Some people might say $33,000. That's the price of E.S. Kluft & Co.'s hand-tufted, king-size Palais Royale mattress and box spring, currently the most expensive American-made mattress set on the market. The company says it has sold about 100 since introducing it in 2008, The Wall Street Journal reported Wednesday.

Or maybe it's $44,000 -- the price tag on Kluft's Sublime model, which the company has teed up for a launch later this year.

European shoppers will pay even more. At $69,500 -- roughly the price of a Porsche Cayenne S hybrid SUV -- there's the Vividus king-size mattress set from Hastens Sangar AB, of Sweden. Hästens says it takes 160 hours to assemble this mattress entirely by hand, which has a Swedish-pine frame with thick layers of horsehair, cotton, flax and wool inside. The company says since introducing the mattress in 2006, it has sold 250 of them worldwide.

There's an arms race under way in the world of luxury mattresses that jittery economists and sluggish home sales seem unable to stop. Even at the middle-to-upper-middle tiers, mattress prices are creeping up as companies cater to mainstream demand for luxurious sleep.

At Sealy Corp., in Trinity, N.C., the lineup of products aimed at the luxury end of the market is expanding, says Jodi Allen, chief marketing officer. The company's higher-end Stearns & Foster mattresses range in price from $1,200 to $5,000 and take twice as long to make as the company's Sealy-brand mattress.

This year, Sealy launched its most expensive Stearns & Foster model, the black-and-gold Golden Elegance, priced at $4,999 for a king set. It features individually wrapped inner and outer coils, which give extra support, and it contains wool, horsehair and natural latex inside.

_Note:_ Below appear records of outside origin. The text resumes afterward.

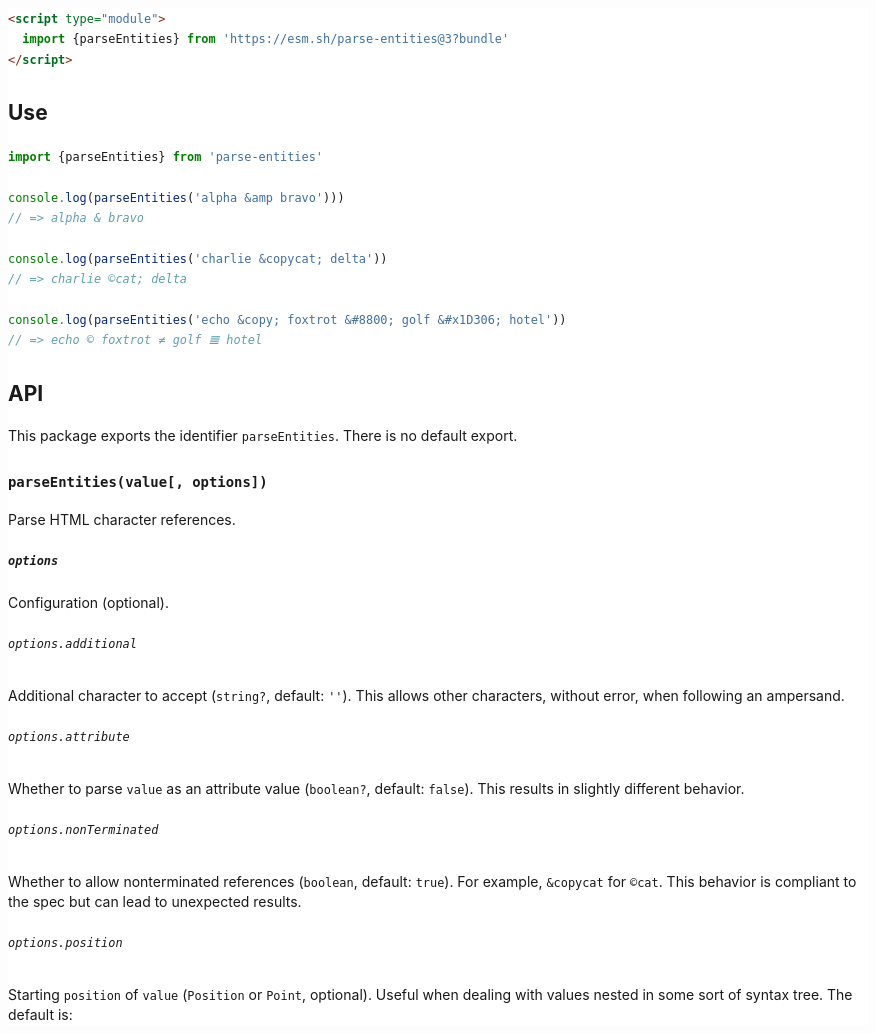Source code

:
 ```html
<script type="module">
  import {parseEntities} from 'https://esm.sh/parse-entities@3?bundle'
</script>
```

## Use

```js
import {parseEntities} from 'parse-entities'

console.log(parseEntities('alpha &amp bravo')))
// => alpha & bravo

console.log(parseEntities('charlie &copycat; delta'))
// => charlie ©cat; delta

console.log(parseEntities('echo &copy; foxtrot &#8800; golf &#x1D306; hotel'))
// => echo © foxtrot ≠ golf 𝌆 hotel
```

## API

This package exports the identifier `parseEntities`.
There is no default export.

### `parseEntities(value[, options])`

Parse HTML character references.

##### `options`

Configuration (optional).

###### `options.additional`

Additional character to accept (`string?`, default: `''`).
This allows other characters, without error, when following an ampersand.

###### `options.attribute`

Whether to parse `value` as an attribute value (`boolean?`, default: `false`).
This results in slightly different behavior.

###### `options.nonTerminated`

Whether to allow nonterminated references (`boolean`, default: `true`).
For example, `&copycat` for `©cat`.
This behavior is compliant to the spec but can lead to unexpected results.

###### `options.position`

Starting `position` of `value` (`Position` or `Point`, optional).
Useful when dealing with values nested in some sort of syntax tree.
The default is:


[build-badge]: https://github.com/wooorm/parse-entities/workflows/main/badge.svg
[build]: https://github.com/wooorm/parse-entities/actions
[coverage-badge]: https://img.shields.io/codecov/c/github/wooorm/parse-entities.svg
[coverage]: https://codecov.io/github/wooorm/parse-entities
[downloads-badge]: https://img.shields.io/npm/dm/parse-entities.svg
[downloads]: https://www.npmjs.com/package/parse-entities
[size-badge]: https://img.shields.io/bundlephobia/minzip/parse-entities.svg
[size]: https://bundlephobia.com/result?p=parse-entities
[npm]: https://docs.npmjs.com/cli/install
[esmsh]: https://esm.sh
[license]: license
[author]: https://wooorm.com
[esm]: https://gist.github.com/sindresorhus/a39789f98801d908bbc7ff3ecc99d99c
[typescript]: https://www.typescriptlang.org
[warning]: #function-warningreason-point-code
[text]: #function-textvalue-position
[reference]: #function-referencevalue-position-source
[invalid]: https://github.com/wooorm/character-reference-invalid
[point]: https://github.com/syntax-tree/unist#point
[position]: https://github.com/syntax-tree/unist#position
[contribute]: https://opensource.guide/how-to-contribute/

Earl Kluft, chief executive of E.S. Kluft, a family-owned company based in Rancho Cucamonga, Calif., says it takes 10 craftsmen about three days to make the Palais Royale, which contains 10 layers and more than 10 pounds of cashmere, mohair, silk and New Zealand wool that has been washed, dried and crimped. Natural latex foam and certified organic cotton are among the materials used to reduce motion transfer and provide cooling. The Sublime has a layer of horsehair for resiliency.

"We really want the consumer to get a better night's sleep," luft says. "When you think about it, the mattress is the most important thing in your house. You spend more time on your bed than anywhere else."

Kluft says super-premium mattresses, or those costing $20,000 or more, made up five percent of Kluft's sales of $33 million in 2009, a year when overall sales were flat. In 2010, first-quarter sales were up 50 percent over the year earlier, Kluft says.

At the high end, other mattress options range from Hollandia International's "3-D fabric," with raised fibers creating ventilation, to a customizable mattress from Organic Mattresses Inc., featuring layers of latex in varying firmness that are stacked to suit the customer. Some mattresses have aloe vera or lavender built into the top layers; a luxury mattress from Magniflex, an Italian line, is covered with fabric containing 22-karat gold.

Exactly how much better will a person sleep on a super-expensive mattress, a shopper might ask. Not much, according to one sleep expert, Clete Kushida, medical director of the Stanford University Sleep Medicine Center. "For the vast majority of people who are generally healthy, bed surface won't make much of a difference in terms of their sleep," Kushida says.